Screenshot: Using Table Assist to get data from Cantabular
Human-in-the-Loop: Balancing Efficiency and Oversight
Recognizing the risks of fully autonomous AI outputs, several organizations have developed human-in-the-loop tools—systems that leverage LLMs to generate initial drafts or insights, reviewed and validated by experts.
Notable examples include:
The Bank for International Settlements (BIS) has developed a metadata editor powered by LLMs to assist in drafting statistical metadata. (BIS metadata editor)
Statistics Canada created a tool that automatically generates reports from statistical tables. (Statistics Canada LLM paper)
The Deutsche Bundesbank launched Text-based Intelligent Assistants (TIAs), allowing staff to summarise documents, generate content from bullet points, and more within a secure interface. (Bundesbank TIAs)
Experimenting with RAG: Chatbots for Statistical Content
Some organisations have tested retrieval-augmented generation (RAG) systems to make official statistics more user-friendly. These tools enable users to query content from documents like PDFs on government websites.
The ONS developed StatsChat. (ONS StatsChat concerns)
Statistics Canada developed IntelliStatCan.
Both prototypes used classic RAG architectures, retrieving data from statistical documents to generate responses. However, they were only available for a limited time. The ONS paused StatsChat due to concerns it might return irrelevant, offensive, or politically sensitive content—underscoring the reputational risks of deploying LLMs in public-facing contexts.
These early trials highlight both the potential and challenges of integrating LLMs into public statistics, particularly the need to balance accessibility with accuracy and institutional values.
From Natural Language to Reliable Data: LLMs as Query Builders
A promising approach avoids freeform generation and instead uses LLMs to help users access existing data sources via structured queries.
Examples include:
StatBot.Swiss – Developed by Zurich University of Applied Sciences, the Swiss Data Science Center, and the Federal Statistical Office, this tool enables bilingual querying of open data by translating natural language into SQL. (StatBot.Swiss paper)

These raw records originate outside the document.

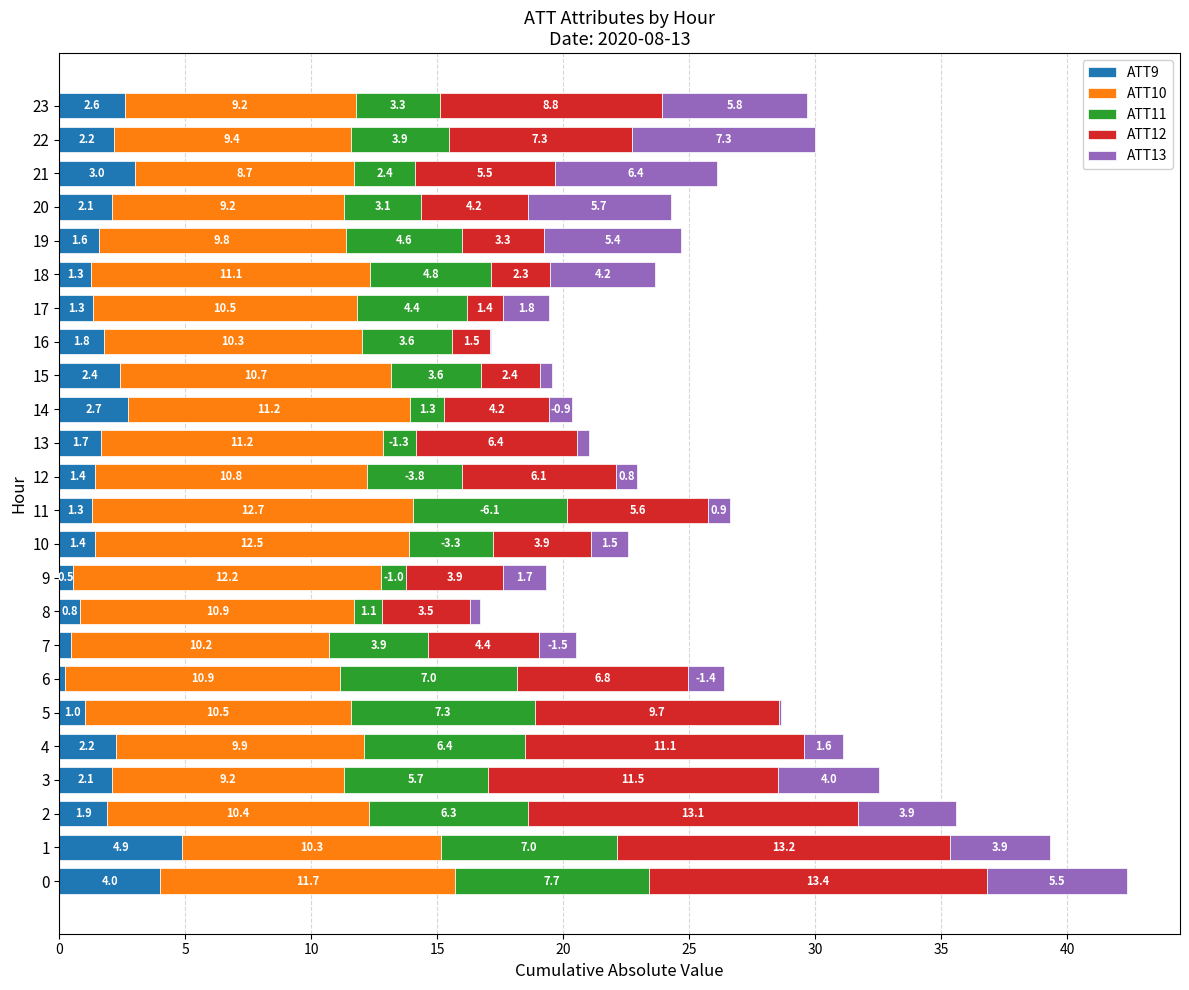

Is it true that ATT9 equals 4.9 at 14?

False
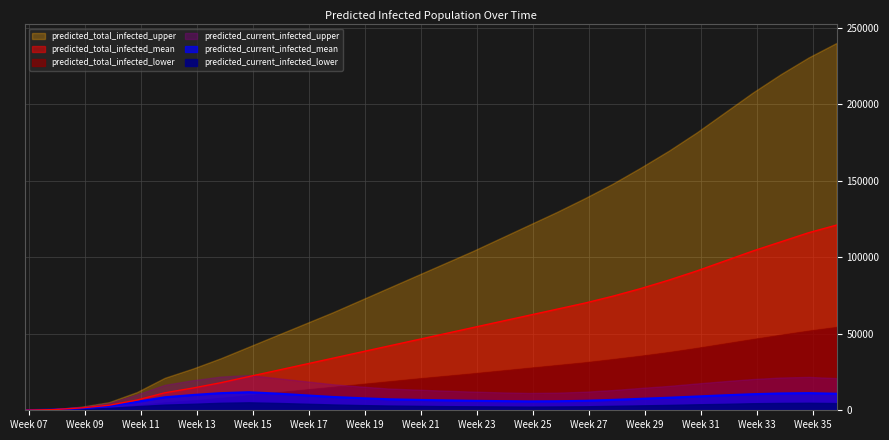

Reading right to left, what are all the values shown in this chart?

predicted_current_infected_mean: 10800	11200	11000	10500	9800	9000	8200	7500	6800	6200	5900	5800	6000	6200	6500	6800	7200	7900	8700	9800	10900	11800	11200	9984	8502	5509	2900	1328	422	53
predicted_current_infected_lower: 4700	4900	4800	4600	4200	3900	3500	3200	2900	2600	2500	2400	2500	2600	2700	2900	3100	3400	3800	4300	4800	5200	4900	4236	3709	2670	1549	734	224	28
predicted_current_infected_upper: 21000	21800	21400	20400	19000	17500	15900	14600	13200	12100	11500	11300	11700	12200	12800	13500	14200	15500	17000	19000	21000	23000	22000	19622	16615	10194	4740	1954	600	75
predicted_total_infected_mean: 121000	116000	110000	104000	97500	91000	85000	79500	74500	70000	66000	62000	58000	54000	50000	46000	42000	38000	34000	30000	26000	22000	18000	14508	11413	6651	3269	1537	422	53
predicted_total_infected_lower: 54500	52100	49400	46600	43700	40800	38100	35700	33500	31400	29600	27800	26000	24200	22500	20800	19000	17200	15400	13600	11800	10000	8200	6583	5275	3299	1745	849	224	28
predicted_total_infected_upper: 240000	230500	219500	207500	194500	181500	169500	158500	148000	138500	129500	121000	112500	104000	96000	88000	80000	72000	64000	56500	49000	41500	34000	27240	21229	11861	5265	2283	600	75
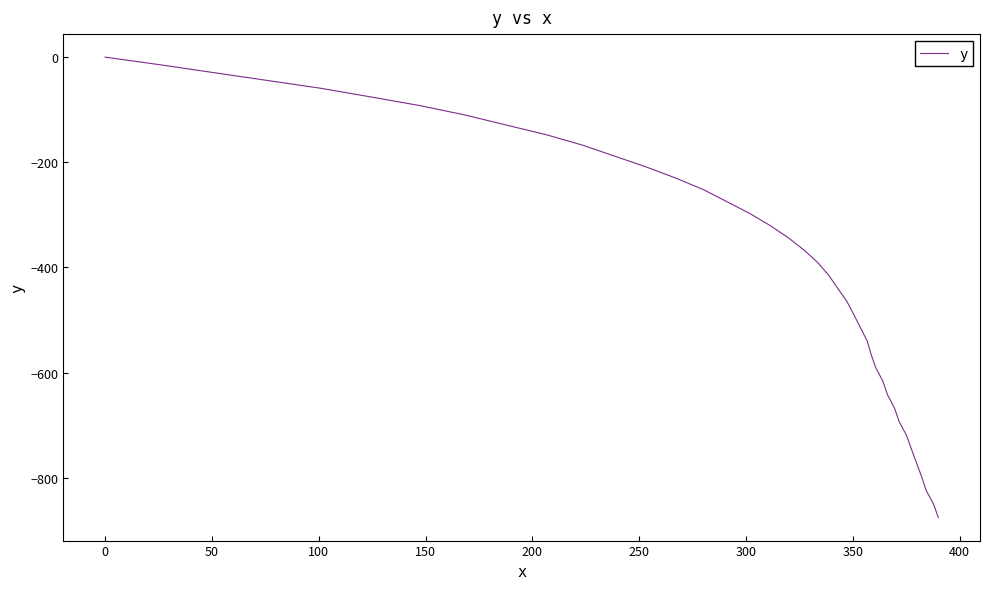

What is the smallest value displayed?

-875.8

StatGPT – A collaboration between EPAM Systems and the International Monetary Fund (IMF), this tool interprets user questions and converts them into structured queries against an SDMX-compliant API. (StatGPT project)
DataGemma – Developed by Google, this tool integrates Gemini outputs with Google Data Commons to reduce hallucinations and enhance factual accuracy. (Google DataGemma blog)
These applications demonstrate how LLMs can act as intelligent intermediaries—translating human questions into structured, verifiable outputs—offering a responsible path forward in the AI-statistics space.
Conclusion
The integration of large language models into the world of official statistics presents both exciting opportunities and significant challenges. As this technology reshapes how people access and interact with data, National Statistical Institutes and other producers must adapt proactively—embracing AI to enhance accessibility while safeguarding the core pillars of trustworthiness, quality, and value.
At Cantabular, our Table Assist prototype exemplifies a balanced and practical path forward: leveraging LLMs to improve usability and user experience without compromising the accuracy or integrity of the statistics themselves. This approach aligns with global efforts to harness AI as a supportive tool—augmenting human expertise through transparent, auditable processes that maintain the high standards the public expects.
Ultimately, the future of official statistics lies not in resisting AI, but in shaping its application responsibly and collaboratively. By doing so, statistical organizations can ensure that authoritative data remains a trusted cornerstone of public knowledge in an increasingly AI-driven world.